Il paraît inéquitable de laisser à la charge de M. [T] l'intégralité des sommes avancées par lui et non comprises dans les dépens. Il lui sera alloué la somme de 2 800 euros au titre des frais irrépétibles de première instance et d'appel et l'employeur sera débouté de sa demande à ce titre.
PAR CES MOTIFS:
La cour, statuant par arrêt contradictoire dans les limites de sa saisine, en dernier ressort et prononcé par mise à disposition au greffe :
CONFIRME le jugement, mais seulement en ce qu'il annule l'avertissement du 16 janvier 2018, dit le licenciement nul, condamne la société Marceau 9201 à verser à M. [T] les sommes de 4 644 euros d'indemnité compensatrice de préavis et 464 euros de congés payés afférents, 11 671,92 euros à titre d'indemnité légale de licenciement, 4 093,70 euros à titre d'indemnité compensatrice de congés payés, 57 079 euros de rappel de salaires et 5 707 euros de congés payés afférents, 902,48 euros à titre du solde du 13ème mois outre 90,24 euros de congés payés, en ce qu'il déboute M. [T] de ses demandes de dommages-intérêts au titre des tickets restaurant, au titre de la sanction injustifiée, de rappel de salaire au titre des congés payés déduits en juin 2018, et en ce qu'il condamne la société Marceau 9201 à verser à M. [T] 1 200 euros à titre des dispositions de l'article 700 du code de procédure civile et la déboute de sa demande à ce titre,
L'INFIRME pour le surplus,
Statuant à nouveau des chefs infirmés et y ajoutant,
PRONONCE la résiliation judiciaire du contrat de travail de M. [T] avec la société Marceau 9201 à la date du 17 avril 2020,
CONDAMNE la société Marceau 9201 à verser à M. [T] les sommes suivantes :
- 14 000 euros d'indemnité pour licenciement nul,
- 3 000 euros à titre de dommages-intérêts pour harcèlement moral,
ORDONNE d'office par la société Marceau 9201 le remboursement aux organismes concernés des indemnités chômage qui seront éventuellement perçues par M. [T] dans la limite de trois mois d'indemnités,
DÉBOUTE les parties de leurs demandes autres, plus amples, ou contraires,
CONDAMNE la société Marceau 9201 à verser à M. [T] la somme de 2 800 euros sur le fondement de l'article 700 du code de procédure civile,
CONDAMNE la société Marceau 9201 aux dépens de première instance et d'appel.

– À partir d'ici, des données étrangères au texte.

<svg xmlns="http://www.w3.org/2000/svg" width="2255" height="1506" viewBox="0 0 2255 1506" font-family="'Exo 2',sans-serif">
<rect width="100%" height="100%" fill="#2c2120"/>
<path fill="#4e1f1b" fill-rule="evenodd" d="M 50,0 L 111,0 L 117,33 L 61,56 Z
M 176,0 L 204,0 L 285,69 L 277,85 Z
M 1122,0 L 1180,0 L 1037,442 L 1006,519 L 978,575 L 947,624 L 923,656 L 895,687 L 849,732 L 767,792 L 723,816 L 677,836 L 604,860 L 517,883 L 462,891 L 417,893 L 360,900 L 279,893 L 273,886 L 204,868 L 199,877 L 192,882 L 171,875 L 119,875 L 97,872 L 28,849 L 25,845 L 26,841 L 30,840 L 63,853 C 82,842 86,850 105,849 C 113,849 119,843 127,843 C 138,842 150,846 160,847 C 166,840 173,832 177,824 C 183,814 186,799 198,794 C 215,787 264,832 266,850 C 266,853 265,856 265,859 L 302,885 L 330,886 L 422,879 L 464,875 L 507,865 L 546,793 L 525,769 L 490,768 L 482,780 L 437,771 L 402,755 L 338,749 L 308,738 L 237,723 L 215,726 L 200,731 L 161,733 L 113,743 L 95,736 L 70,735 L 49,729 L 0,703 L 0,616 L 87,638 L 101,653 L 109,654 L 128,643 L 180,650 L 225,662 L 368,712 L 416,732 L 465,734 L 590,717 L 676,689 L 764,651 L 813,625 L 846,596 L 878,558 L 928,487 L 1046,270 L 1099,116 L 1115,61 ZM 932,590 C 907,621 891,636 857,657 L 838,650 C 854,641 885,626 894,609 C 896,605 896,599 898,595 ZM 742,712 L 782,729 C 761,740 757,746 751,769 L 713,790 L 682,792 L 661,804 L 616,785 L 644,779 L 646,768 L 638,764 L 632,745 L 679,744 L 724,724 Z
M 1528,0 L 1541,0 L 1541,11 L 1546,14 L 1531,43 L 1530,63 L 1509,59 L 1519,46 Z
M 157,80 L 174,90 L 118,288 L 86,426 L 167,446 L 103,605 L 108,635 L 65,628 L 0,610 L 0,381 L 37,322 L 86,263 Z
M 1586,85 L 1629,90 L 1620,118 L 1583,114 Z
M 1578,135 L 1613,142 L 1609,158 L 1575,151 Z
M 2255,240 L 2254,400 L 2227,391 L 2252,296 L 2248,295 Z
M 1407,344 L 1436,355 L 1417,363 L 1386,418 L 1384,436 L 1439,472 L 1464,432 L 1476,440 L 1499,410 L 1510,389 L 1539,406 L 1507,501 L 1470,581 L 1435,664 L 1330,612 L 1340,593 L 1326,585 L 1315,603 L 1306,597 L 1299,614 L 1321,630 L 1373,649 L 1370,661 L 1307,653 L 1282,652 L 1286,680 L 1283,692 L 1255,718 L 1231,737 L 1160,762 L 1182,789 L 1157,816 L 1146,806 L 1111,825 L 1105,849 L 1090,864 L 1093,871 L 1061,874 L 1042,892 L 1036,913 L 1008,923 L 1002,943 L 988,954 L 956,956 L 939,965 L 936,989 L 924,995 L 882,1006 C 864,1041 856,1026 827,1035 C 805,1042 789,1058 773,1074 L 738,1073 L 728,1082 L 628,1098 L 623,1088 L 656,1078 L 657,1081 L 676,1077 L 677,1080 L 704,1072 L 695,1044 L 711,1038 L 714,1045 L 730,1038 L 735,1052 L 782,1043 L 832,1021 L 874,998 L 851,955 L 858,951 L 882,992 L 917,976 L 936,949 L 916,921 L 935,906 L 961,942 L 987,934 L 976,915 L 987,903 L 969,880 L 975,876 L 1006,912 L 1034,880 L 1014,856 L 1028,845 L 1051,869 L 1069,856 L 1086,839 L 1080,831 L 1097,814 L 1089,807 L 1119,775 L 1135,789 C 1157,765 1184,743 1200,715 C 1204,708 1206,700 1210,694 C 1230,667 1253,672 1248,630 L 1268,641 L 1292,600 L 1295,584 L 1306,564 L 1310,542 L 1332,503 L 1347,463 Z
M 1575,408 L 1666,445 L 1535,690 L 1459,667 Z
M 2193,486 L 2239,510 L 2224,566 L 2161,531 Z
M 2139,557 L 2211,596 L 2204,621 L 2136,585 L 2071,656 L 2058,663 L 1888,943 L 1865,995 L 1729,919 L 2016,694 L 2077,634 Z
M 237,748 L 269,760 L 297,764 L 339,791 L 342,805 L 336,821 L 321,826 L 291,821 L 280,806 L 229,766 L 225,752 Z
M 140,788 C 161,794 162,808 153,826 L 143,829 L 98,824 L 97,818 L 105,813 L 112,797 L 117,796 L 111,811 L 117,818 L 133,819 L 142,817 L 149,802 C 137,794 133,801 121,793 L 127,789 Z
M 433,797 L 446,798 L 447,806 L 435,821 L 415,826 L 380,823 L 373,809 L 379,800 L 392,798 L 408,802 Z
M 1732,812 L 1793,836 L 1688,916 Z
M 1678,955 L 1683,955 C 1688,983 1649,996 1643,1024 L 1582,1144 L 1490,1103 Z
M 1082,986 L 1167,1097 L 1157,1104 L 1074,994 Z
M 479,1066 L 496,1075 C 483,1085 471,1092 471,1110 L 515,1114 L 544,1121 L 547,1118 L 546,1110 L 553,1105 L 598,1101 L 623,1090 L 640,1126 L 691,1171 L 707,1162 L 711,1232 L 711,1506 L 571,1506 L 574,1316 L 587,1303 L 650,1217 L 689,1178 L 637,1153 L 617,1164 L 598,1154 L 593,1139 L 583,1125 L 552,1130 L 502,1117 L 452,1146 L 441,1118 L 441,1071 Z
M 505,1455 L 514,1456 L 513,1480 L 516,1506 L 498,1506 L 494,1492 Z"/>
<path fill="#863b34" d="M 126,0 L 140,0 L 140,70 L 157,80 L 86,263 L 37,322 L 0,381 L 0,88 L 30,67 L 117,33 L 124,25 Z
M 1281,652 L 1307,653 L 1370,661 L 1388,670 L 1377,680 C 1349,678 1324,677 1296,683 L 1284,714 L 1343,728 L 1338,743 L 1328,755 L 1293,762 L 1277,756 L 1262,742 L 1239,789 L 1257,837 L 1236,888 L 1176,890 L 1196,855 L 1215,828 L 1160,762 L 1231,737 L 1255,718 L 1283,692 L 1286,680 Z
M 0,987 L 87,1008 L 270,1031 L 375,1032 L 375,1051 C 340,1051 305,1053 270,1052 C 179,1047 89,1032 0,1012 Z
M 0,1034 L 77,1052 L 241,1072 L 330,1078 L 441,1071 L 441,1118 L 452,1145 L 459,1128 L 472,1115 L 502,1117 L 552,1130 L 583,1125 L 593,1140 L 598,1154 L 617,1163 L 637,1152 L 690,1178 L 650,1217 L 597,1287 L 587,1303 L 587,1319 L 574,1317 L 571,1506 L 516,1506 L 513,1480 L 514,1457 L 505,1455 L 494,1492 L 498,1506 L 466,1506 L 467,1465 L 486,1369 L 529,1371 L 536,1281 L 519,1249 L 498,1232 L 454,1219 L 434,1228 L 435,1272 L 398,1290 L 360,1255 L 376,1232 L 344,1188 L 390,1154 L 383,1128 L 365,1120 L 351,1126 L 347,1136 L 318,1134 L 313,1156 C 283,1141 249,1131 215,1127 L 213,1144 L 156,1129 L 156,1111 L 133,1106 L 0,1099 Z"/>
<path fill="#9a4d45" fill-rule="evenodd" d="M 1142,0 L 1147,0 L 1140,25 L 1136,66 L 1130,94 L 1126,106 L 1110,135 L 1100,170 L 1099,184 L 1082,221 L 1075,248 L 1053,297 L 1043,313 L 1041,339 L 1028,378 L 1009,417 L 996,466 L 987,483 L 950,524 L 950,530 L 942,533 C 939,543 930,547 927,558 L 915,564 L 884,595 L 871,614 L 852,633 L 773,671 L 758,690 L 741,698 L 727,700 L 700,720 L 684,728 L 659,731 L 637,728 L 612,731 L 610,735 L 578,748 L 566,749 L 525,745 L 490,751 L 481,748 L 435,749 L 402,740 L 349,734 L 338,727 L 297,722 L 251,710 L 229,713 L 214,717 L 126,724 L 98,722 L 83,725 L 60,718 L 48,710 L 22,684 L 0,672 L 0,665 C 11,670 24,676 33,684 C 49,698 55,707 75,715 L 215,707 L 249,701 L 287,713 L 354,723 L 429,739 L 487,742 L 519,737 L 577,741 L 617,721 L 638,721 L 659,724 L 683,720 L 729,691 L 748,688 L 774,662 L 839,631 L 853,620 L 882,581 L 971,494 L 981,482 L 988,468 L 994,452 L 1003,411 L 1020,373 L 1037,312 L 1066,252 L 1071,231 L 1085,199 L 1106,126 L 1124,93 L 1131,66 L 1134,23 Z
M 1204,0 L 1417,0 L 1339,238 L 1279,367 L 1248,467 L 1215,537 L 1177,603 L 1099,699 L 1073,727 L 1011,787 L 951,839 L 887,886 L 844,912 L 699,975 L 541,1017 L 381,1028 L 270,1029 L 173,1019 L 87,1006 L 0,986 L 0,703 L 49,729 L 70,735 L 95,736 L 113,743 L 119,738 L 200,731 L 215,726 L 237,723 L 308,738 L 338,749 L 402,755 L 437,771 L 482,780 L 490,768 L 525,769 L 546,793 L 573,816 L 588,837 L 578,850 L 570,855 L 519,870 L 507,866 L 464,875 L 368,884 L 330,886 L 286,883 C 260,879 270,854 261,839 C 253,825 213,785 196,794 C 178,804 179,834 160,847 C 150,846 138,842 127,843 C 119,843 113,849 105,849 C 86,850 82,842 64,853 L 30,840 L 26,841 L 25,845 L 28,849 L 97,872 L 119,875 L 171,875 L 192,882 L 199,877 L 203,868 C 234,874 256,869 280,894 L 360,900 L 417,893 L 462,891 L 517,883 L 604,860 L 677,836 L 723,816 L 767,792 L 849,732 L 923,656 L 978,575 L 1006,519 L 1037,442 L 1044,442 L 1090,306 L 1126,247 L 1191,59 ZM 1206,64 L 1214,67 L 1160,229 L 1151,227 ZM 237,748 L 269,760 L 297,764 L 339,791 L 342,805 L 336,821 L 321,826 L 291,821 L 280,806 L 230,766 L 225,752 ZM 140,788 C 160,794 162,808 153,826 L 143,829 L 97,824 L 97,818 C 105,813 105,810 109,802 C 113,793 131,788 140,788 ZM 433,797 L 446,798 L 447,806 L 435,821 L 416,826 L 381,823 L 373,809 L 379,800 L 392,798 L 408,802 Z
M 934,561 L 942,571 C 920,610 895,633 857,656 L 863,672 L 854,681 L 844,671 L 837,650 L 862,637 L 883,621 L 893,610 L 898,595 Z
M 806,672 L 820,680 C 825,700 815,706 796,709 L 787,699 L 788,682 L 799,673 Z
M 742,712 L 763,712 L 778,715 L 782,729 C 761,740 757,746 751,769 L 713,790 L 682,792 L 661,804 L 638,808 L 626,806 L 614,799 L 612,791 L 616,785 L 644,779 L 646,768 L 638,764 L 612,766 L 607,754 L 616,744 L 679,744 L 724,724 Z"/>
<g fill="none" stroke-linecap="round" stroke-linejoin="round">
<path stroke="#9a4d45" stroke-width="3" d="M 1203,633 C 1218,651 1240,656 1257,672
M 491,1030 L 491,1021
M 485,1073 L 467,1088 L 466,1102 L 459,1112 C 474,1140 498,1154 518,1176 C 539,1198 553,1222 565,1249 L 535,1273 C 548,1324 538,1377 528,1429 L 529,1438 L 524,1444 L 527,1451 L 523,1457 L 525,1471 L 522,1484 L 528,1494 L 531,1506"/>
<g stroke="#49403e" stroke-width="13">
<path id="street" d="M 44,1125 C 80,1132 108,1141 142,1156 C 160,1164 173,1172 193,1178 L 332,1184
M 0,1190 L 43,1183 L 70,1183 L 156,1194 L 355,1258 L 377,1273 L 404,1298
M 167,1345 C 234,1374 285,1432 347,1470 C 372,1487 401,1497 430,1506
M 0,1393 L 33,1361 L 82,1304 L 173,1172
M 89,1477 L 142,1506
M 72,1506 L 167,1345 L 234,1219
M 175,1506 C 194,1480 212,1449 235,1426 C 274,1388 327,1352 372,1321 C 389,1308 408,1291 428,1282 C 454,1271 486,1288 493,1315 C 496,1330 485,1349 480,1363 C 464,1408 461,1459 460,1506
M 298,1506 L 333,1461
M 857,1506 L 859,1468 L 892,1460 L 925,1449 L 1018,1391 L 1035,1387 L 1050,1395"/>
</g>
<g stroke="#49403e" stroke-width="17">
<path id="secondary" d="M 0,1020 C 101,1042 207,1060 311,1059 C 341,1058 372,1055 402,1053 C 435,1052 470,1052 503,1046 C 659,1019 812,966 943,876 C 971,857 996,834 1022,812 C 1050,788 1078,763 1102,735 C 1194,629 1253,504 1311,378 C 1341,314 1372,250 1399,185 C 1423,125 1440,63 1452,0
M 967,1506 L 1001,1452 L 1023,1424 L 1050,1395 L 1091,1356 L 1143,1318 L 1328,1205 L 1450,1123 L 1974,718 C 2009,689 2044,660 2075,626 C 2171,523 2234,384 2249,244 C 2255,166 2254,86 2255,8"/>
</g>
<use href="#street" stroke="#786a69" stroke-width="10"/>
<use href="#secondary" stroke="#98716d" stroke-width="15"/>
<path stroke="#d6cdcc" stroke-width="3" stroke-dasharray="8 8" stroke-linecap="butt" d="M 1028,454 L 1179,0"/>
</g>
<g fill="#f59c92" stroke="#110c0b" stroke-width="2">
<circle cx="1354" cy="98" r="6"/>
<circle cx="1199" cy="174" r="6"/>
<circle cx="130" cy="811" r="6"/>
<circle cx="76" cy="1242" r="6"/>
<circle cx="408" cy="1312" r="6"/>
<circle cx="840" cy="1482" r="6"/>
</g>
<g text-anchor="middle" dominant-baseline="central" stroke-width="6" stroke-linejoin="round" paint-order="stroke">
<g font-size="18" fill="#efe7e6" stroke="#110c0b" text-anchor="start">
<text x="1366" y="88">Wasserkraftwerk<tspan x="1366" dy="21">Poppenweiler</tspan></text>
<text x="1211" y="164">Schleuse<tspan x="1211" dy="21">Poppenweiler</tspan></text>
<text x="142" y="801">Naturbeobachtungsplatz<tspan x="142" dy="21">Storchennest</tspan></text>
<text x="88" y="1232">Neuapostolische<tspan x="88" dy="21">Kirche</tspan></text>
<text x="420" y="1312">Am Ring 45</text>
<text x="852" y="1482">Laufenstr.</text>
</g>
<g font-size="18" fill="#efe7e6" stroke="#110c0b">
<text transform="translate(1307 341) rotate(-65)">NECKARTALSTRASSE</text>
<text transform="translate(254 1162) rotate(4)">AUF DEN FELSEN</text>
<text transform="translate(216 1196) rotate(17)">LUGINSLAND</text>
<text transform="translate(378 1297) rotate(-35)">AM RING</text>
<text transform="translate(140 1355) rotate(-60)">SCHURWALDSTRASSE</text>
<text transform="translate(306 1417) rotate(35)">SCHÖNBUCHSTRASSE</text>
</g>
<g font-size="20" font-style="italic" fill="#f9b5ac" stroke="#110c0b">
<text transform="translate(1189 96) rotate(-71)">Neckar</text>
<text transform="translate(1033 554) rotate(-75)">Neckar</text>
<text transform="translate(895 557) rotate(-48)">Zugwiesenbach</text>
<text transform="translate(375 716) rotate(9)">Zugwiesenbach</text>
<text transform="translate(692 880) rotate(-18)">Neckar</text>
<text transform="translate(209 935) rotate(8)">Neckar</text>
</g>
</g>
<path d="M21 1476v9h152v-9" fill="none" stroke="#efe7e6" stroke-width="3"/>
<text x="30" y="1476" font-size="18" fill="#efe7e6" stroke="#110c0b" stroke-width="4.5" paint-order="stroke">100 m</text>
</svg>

. prononcé par mise à disposition de l'arrêt au greffe de la cour, les parties en ayant été préalablement avisées dans les conditions prévues au deuxième alinéa de l'article 450 du code de procédure civile.
. signé par Madame Aurélie Prache, Présidente et par Madame Dorothée Marcinek, Greffier auquel la minute de la décision a été remise par le magistrat signataire.